Reading Guide: Pratt and Cornely, Chapter 3.1-3.3

Reading Guide: Pratt and Cornely, Chapter 3.1-3.3

1. Define purine, pyrimidine, nucleoside, and nucleotide.

2. From memory, draw AMP and dTTP.

3. What are other functions of nucleotides other than building blocks of DNA and RNA?

4. Draw the DNA strand dAdTdC. Label the 5’ and 3’ ends. Label the phosphodiester bond.

5. Draw the AT base pair and indicate hydrogen bonding. Do the same for the GC base pair.

6. Describe “typical” DNA (B-DNA form) in terms of its major features. How is A-DNA different?

7. What is the major structural difference between a nucleotide and a deoxynucleotide? What is the major structural difference between DNA and RNA? What is the major functional difference between DNA and RNA?

8. True or false: GC rich DNA strands are harder to separate because GC pairs form more H-bonds. Explain.

9. Draw a DNA melting curve for a helix with Tm = 78 oC. Label the y-axis and x-axis.

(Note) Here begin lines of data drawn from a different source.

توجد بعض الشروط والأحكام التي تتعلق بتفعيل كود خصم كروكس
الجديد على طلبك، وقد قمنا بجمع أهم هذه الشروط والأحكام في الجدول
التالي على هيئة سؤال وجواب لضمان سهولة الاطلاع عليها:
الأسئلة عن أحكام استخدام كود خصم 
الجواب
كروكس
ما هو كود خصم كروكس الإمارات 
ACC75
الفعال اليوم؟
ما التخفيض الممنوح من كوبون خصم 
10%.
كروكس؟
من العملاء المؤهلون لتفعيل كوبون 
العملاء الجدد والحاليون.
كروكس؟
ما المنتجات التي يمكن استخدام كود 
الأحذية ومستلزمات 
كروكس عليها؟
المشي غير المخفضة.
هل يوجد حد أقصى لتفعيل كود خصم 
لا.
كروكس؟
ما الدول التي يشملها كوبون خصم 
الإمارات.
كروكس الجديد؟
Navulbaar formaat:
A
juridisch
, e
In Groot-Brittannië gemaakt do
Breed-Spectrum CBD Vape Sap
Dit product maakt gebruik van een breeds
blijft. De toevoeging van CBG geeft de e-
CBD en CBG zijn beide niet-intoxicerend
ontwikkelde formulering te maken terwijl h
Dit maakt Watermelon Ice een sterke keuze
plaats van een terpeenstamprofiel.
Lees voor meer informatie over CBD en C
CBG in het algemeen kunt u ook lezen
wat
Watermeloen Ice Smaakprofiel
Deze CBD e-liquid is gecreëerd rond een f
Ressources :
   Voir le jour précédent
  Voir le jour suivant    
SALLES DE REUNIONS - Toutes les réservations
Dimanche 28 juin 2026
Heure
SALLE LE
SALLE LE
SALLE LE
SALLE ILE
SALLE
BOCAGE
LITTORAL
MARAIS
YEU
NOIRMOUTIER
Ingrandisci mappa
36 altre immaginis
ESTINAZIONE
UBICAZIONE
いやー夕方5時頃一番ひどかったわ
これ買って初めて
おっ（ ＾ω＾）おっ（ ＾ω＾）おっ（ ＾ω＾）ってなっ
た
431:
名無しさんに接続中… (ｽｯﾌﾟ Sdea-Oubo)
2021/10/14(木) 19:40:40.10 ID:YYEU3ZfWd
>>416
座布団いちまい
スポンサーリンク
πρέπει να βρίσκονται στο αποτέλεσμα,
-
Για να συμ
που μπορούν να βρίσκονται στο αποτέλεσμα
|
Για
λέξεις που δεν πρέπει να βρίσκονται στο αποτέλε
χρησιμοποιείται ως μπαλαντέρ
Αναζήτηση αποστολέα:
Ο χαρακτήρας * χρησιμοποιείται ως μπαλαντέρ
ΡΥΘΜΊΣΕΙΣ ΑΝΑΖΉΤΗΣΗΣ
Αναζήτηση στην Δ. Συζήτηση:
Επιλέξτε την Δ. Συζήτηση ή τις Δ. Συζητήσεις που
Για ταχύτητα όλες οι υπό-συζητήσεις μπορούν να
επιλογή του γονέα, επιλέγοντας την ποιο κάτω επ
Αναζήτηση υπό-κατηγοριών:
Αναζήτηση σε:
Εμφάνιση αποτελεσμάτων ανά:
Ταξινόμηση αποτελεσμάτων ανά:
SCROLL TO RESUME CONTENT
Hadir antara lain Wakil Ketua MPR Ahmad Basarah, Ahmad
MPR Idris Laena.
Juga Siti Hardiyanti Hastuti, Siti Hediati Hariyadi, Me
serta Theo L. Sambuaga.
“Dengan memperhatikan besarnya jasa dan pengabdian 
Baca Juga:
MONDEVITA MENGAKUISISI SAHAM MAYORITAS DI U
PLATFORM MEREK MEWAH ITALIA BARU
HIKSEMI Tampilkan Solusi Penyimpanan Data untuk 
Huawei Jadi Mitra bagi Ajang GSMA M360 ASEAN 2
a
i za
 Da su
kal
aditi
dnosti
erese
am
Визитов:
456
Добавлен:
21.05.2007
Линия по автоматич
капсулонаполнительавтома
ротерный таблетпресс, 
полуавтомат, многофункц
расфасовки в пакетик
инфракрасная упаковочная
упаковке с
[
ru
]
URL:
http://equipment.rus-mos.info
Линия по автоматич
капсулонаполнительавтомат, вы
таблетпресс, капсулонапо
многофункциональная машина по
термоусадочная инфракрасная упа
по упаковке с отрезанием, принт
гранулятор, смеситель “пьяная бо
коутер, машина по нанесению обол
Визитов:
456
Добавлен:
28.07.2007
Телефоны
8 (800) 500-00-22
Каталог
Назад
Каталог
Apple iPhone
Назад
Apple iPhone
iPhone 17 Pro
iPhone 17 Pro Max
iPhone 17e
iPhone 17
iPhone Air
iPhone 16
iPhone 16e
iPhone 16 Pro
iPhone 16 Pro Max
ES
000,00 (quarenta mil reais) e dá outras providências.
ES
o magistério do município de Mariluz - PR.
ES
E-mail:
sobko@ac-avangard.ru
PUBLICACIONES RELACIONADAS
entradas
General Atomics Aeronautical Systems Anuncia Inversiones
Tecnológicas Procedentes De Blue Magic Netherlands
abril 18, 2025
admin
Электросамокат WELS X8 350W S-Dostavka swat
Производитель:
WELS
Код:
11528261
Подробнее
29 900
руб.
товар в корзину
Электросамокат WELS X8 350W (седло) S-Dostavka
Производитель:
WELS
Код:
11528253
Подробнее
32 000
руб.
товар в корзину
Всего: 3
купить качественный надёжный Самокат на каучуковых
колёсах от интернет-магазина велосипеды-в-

10. Define denature, renature, and anneal.

11. Draw a schematic for the central dogma of molecular biology, defining replication, transcription, and translation.

12. Below is the template strand for a small gene. Draw the coding strand, the mRNA produced, and the polypeptide. (Refer to Table 3.3)

3’-TCCGTAACC-5’

13. What protein is affected by the Cystic Fibrosis gene mutation? How is the protein affected?

14. About how many genes are found in E. coli? In Yeast? In humans?

15. What percentage of the human genome contains genes which encode protein products?

16. Describe two ways in which genes are identified within a genome.

Optional Lecture: Pratt and Cornely, Chapter 3.4

1. What is the goal of DNA sequencing?

2. Why is a DNA primer needed in the Sanger method? What is the role of a DNA polymerase? What is the role of a ddNTP?

3. How is pyrosequencing used to sequence a DNA strand?

4. If a DNA strand is too long for the Sanger method, how can it be sequenced?

5. What is the goal of the PCR technique?

6. Summarize the steps of the PCR reaction.

7. Define endonuclease and restriction digest.

8. What is recombinant DNA technology? What is a plasmid, and how is it different than a cloning vector?

9. How are ampR and lacZ used to select for bacteria containing a cloning vector?

10 What is site-directed mutagenesis, and how is it accomplished?

11. What are potential benefits and problems with transgenic crops?

12. What are the major problems facing greater use of human gene therapy?